Results on mean lateral deviation, shown in Fig. 3, present lower mean values for the baseline and driving alone than the secondary tasks.

Fig. 3
figure 3

Mean lateral deviation on the LCT (error bars represent 95 % confidence interval)

One-Way analysis of variance (ANOVA) was performed to compare the differences. The results, (p = 0.000), proved significant differences across secondary tasks. Bonferroni test for pairwise comparison found significant differences between baseline and texting tasks (p = 0.007) as well as between baseline and Call Center tasks (p = 0.001). No significant difference was found between the baseline and Voiceing.

Figure 4 shows that the mean values of lateral standard deviation (SD) were lowest during the use of Voiceing™ and surprisingly during the texting task. Participants had a tighter control of the steering wheel than during the baseline. This results suggest that during these two tasks participants where focusing on the interaction and they performed a tighter control on the wheel. The phone and passenger conversations resulted in the highest SD values suggesting looser control of the vehicle during these tasks. ANOVA analysis reported however no statistical significance between tasks.

Fig. 4
figure 4

SD of lateral deviation on the LCT (error bars represent 95 % confidence interval)

Reaction time in the LCT is calculated from the time the sign is legible until the time the user started the lane change maneuver. Given that the point of recognition for the LCT is known, the reaction time was calculated using steering angle measures. Figure 5 displays the mean reaction time values for each task. Fastest reaction times were achieved during the single drive baseline and increased as participants performed secondary actions. ANOVA test comparing mean reaction times showed significance between tasks. Following post hoc test showed only significance on texting while driving (p = 0.038). The reaction time during conversation with the passenger was shorter than during phone conversations or Voiceing™ usage.

Fig. 5
figure 5

Reaction times on the LCT (error bars represent 95 % confidence interval)

RECORD EXTRACTS:
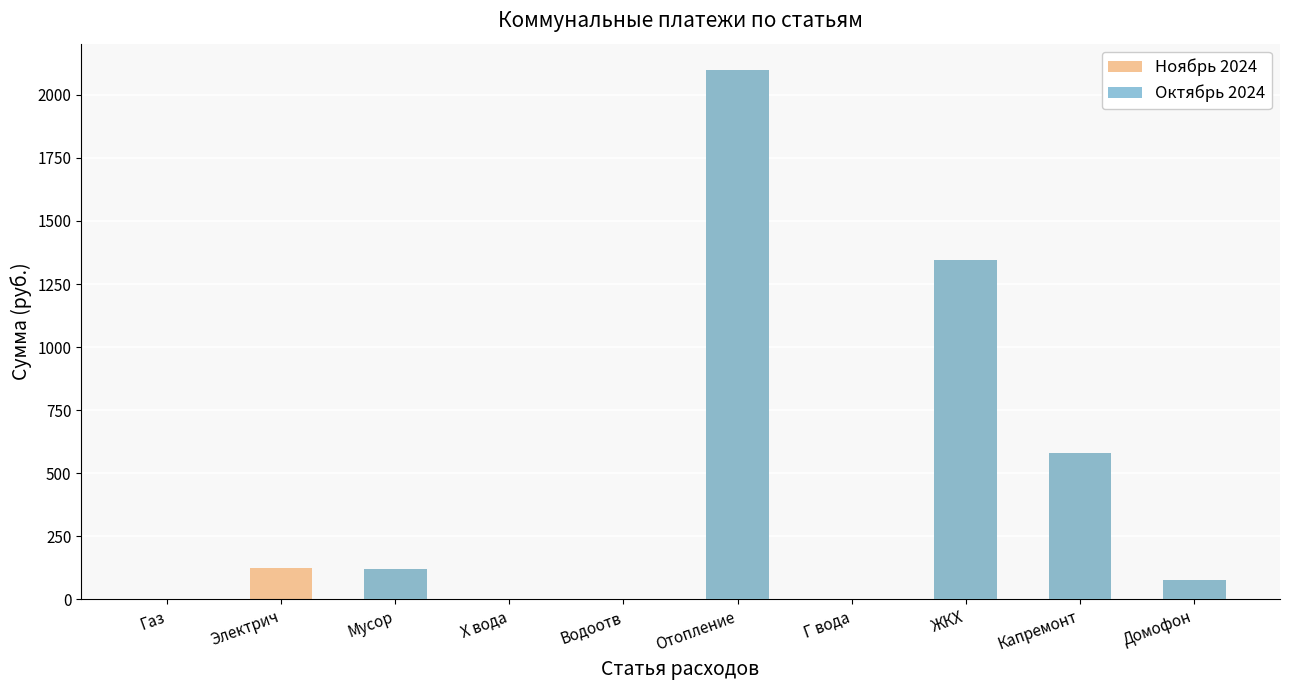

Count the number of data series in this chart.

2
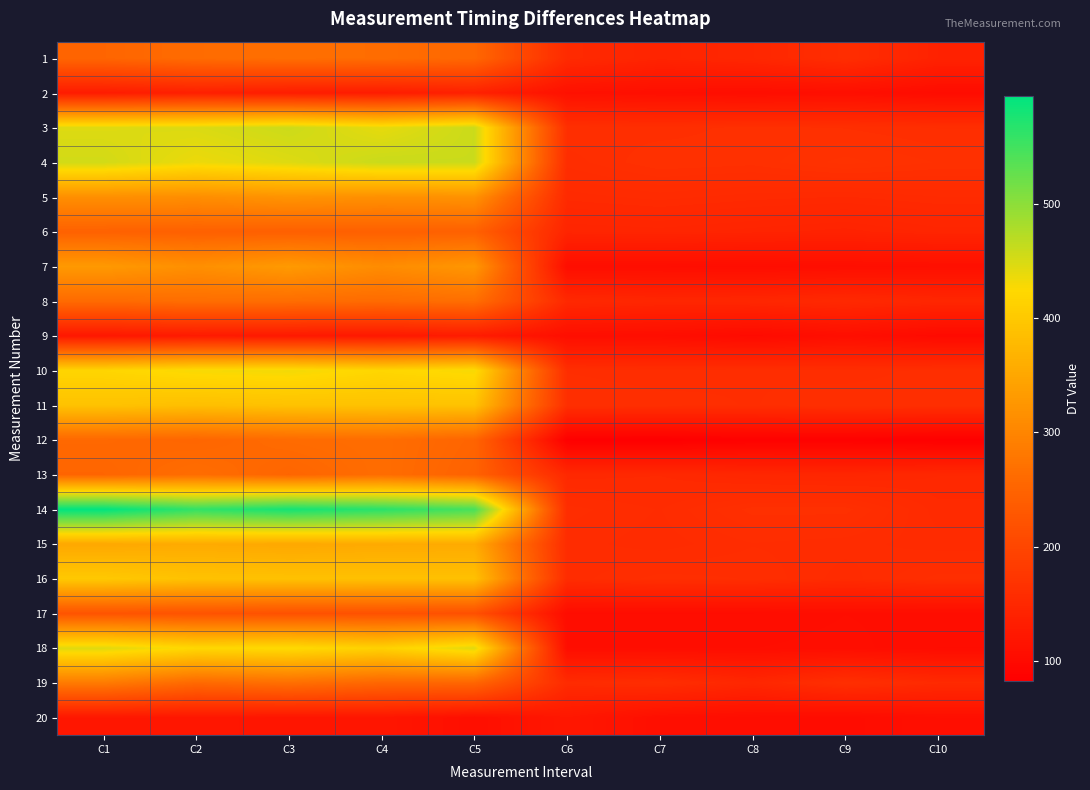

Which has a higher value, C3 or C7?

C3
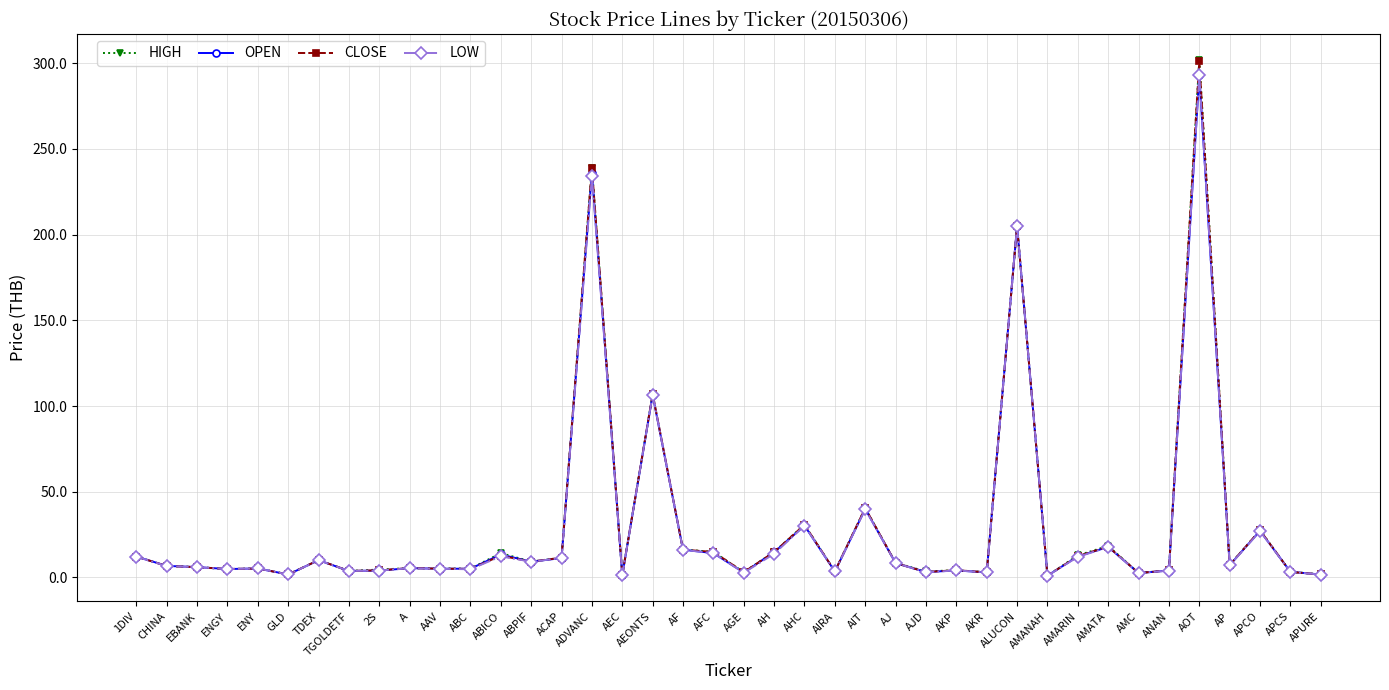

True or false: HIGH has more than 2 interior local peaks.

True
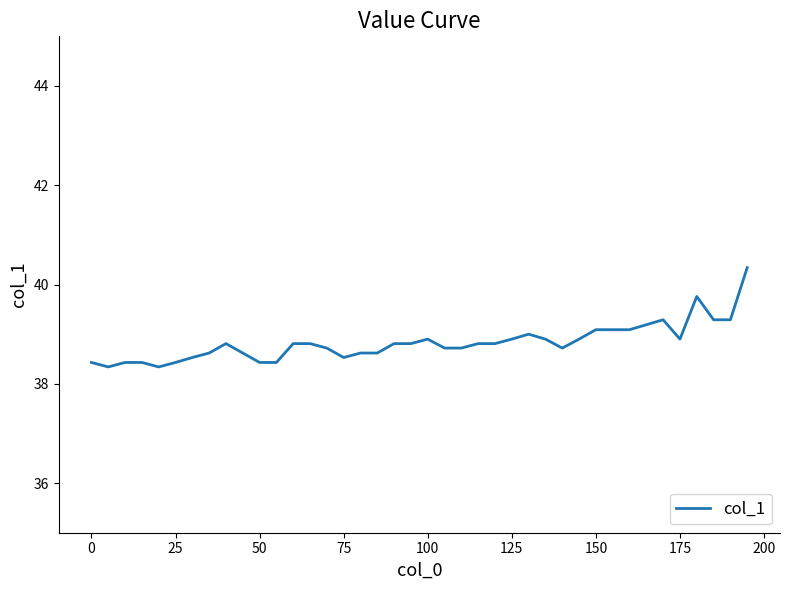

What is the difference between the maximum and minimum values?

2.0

* * *

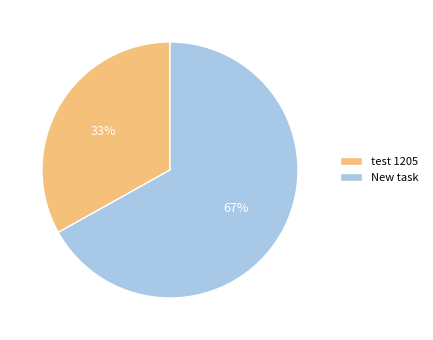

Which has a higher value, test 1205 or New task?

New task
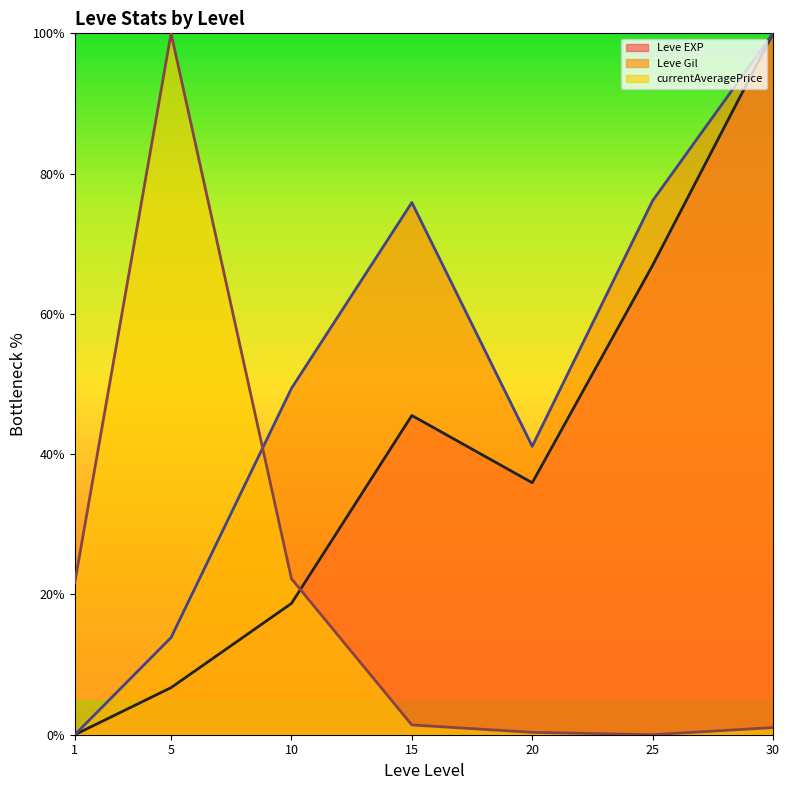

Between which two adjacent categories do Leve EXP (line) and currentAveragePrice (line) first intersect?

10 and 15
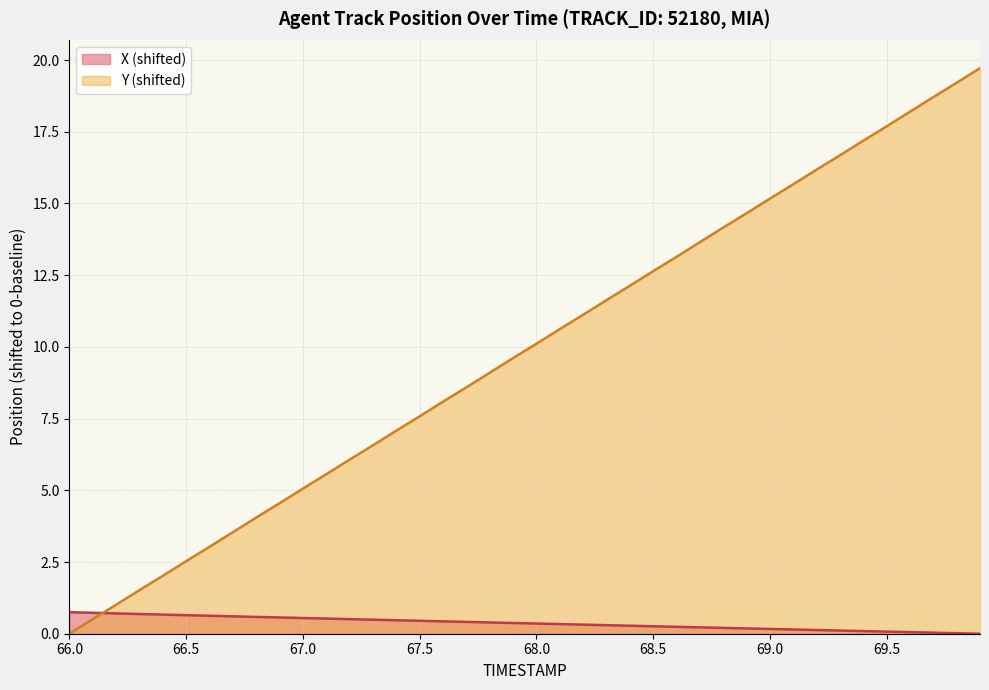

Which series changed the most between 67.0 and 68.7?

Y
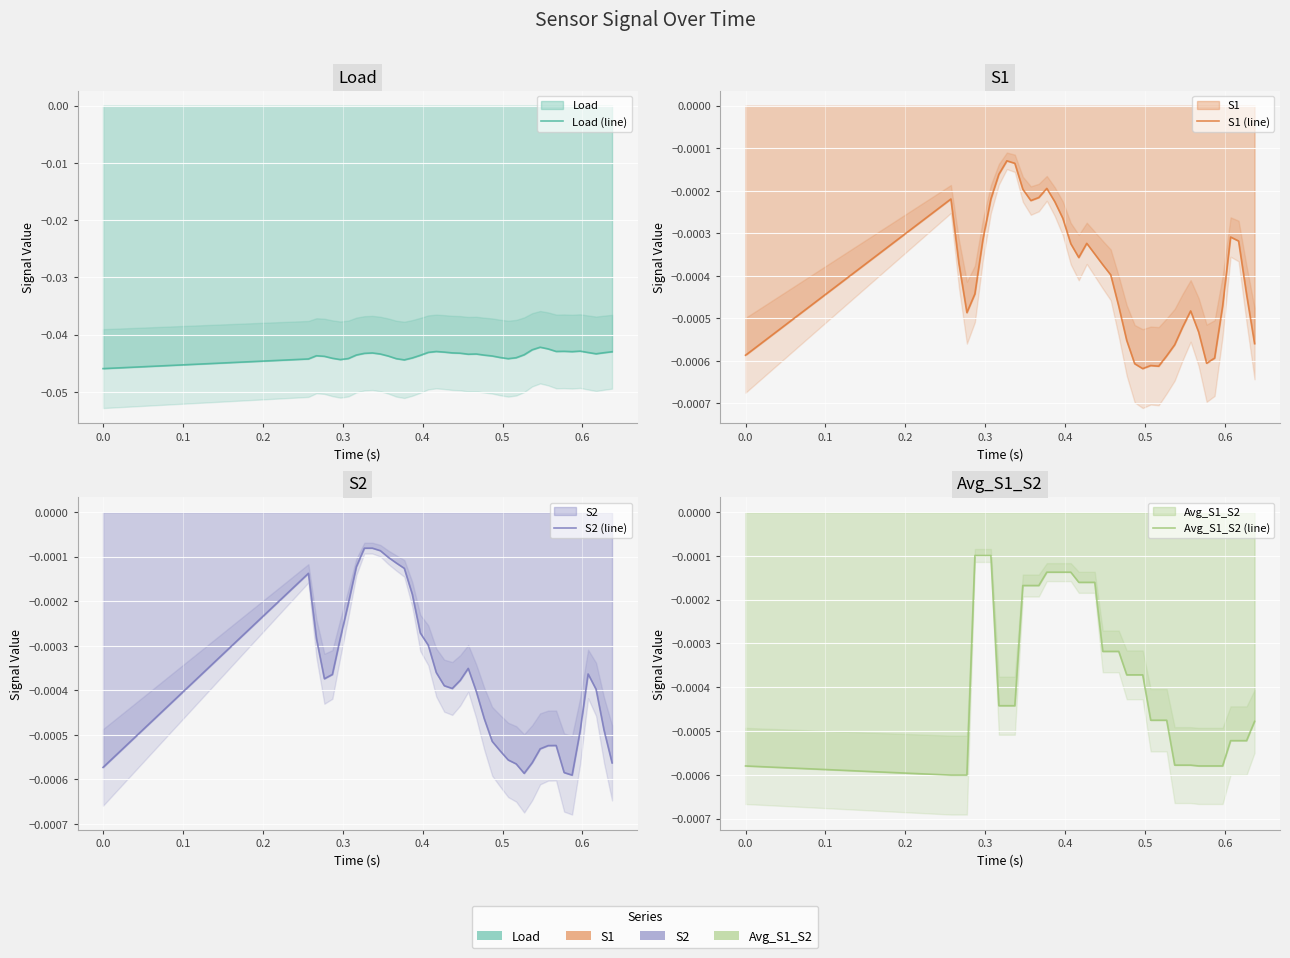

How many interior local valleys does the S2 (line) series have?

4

EXERCISES TO COMPLETE:
1. According to the driving study excerpt, which secondary task was the only one to show a significant reaction time difference in the post hoc test?
2. From the listing, duplicate the lines that begin at the one containing "True or false: HIGH" and stop after the one containing "What is the", with both ends included. Leave the pictures out of your copy.

SOLUTIONS FOR EACH TASK:
1. Texting while driving (p = 0.038).

2.
True or false: HIGH has more than 2 interior local peaks.

True

What is the difference between the maximum and minimum values?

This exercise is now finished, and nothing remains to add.